While reading the listing below, count how many lines hold the word "Driving", and answer with the number only.

◆ ◆ ◆ ◆ ◆

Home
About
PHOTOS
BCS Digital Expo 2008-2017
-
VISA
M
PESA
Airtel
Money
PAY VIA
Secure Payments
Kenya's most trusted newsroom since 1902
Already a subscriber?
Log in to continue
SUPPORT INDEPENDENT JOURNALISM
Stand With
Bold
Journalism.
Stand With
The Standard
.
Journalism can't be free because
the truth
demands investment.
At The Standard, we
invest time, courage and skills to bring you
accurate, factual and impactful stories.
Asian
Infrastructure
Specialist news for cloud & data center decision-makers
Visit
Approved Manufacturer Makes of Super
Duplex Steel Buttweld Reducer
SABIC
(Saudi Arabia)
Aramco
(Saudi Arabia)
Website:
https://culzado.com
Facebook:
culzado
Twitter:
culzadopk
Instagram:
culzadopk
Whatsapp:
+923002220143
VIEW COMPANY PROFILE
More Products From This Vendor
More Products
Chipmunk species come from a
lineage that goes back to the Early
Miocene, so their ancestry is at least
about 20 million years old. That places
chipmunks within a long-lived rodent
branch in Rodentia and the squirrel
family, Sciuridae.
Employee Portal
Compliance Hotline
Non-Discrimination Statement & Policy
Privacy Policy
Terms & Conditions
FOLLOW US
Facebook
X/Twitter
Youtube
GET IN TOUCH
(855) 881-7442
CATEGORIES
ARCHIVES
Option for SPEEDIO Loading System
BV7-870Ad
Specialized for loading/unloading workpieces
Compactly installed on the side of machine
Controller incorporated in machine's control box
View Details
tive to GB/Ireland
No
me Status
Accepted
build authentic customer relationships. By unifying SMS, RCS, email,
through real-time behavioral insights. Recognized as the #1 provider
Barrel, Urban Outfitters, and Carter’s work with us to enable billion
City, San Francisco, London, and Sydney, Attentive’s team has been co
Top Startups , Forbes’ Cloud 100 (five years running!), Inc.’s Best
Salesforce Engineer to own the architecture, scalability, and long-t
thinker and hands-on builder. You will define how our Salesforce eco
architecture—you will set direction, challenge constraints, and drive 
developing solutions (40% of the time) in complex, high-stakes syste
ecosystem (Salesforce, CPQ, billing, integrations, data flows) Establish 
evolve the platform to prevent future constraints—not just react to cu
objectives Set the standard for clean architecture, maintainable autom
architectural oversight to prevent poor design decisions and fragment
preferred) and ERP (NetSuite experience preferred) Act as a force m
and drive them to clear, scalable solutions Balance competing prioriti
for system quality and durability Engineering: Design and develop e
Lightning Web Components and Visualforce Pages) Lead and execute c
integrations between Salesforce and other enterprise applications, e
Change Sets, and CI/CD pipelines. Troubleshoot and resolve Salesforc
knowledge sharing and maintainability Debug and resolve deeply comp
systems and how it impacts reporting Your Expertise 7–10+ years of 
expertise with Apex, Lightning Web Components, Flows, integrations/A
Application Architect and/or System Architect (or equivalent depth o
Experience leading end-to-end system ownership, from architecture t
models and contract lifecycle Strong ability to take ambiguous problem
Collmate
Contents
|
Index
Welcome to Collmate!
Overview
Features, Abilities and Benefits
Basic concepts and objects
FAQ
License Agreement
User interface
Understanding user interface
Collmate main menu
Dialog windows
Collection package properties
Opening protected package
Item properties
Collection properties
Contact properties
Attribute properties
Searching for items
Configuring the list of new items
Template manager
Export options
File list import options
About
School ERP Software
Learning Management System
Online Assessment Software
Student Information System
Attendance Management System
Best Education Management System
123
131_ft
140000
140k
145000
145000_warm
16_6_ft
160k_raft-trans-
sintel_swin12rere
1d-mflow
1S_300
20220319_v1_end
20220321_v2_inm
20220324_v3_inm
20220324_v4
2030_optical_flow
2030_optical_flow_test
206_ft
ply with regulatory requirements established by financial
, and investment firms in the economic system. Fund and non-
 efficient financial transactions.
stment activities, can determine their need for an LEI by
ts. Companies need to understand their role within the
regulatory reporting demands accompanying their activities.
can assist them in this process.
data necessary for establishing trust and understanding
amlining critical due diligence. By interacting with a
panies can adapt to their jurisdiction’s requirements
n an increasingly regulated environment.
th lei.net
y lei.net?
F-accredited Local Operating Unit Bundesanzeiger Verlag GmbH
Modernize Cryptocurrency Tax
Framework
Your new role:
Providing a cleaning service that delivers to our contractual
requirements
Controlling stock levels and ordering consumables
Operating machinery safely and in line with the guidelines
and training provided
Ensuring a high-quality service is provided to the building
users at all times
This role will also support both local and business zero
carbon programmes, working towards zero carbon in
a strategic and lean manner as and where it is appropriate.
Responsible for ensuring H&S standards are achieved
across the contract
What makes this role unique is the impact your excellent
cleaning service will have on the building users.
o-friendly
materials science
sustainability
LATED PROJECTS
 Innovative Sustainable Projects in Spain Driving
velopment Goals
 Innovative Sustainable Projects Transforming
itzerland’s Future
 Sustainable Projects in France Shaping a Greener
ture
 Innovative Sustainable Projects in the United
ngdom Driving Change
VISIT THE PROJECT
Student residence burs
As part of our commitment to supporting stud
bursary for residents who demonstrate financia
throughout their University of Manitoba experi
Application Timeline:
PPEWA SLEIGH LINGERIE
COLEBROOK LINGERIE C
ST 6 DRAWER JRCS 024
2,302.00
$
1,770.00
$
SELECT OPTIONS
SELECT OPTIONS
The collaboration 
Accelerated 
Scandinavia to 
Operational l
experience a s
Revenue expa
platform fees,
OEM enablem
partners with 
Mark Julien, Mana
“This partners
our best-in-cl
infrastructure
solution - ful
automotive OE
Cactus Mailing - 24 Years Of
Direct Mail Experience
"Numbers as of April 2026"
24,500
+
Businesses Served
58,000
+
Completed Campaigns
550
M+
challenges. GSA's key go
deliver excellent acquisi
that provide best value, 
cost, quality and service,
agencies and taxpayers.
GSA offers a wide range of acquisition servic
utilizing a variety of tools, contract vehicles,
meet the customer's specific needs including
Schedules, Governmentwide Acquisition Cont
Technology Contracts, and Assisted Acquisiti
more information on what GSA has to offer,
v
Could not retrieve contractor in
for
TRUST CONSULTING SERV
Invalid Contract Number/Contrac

◆ ◆ ◆ ◆ ◆

» **Result for this exercise**:
2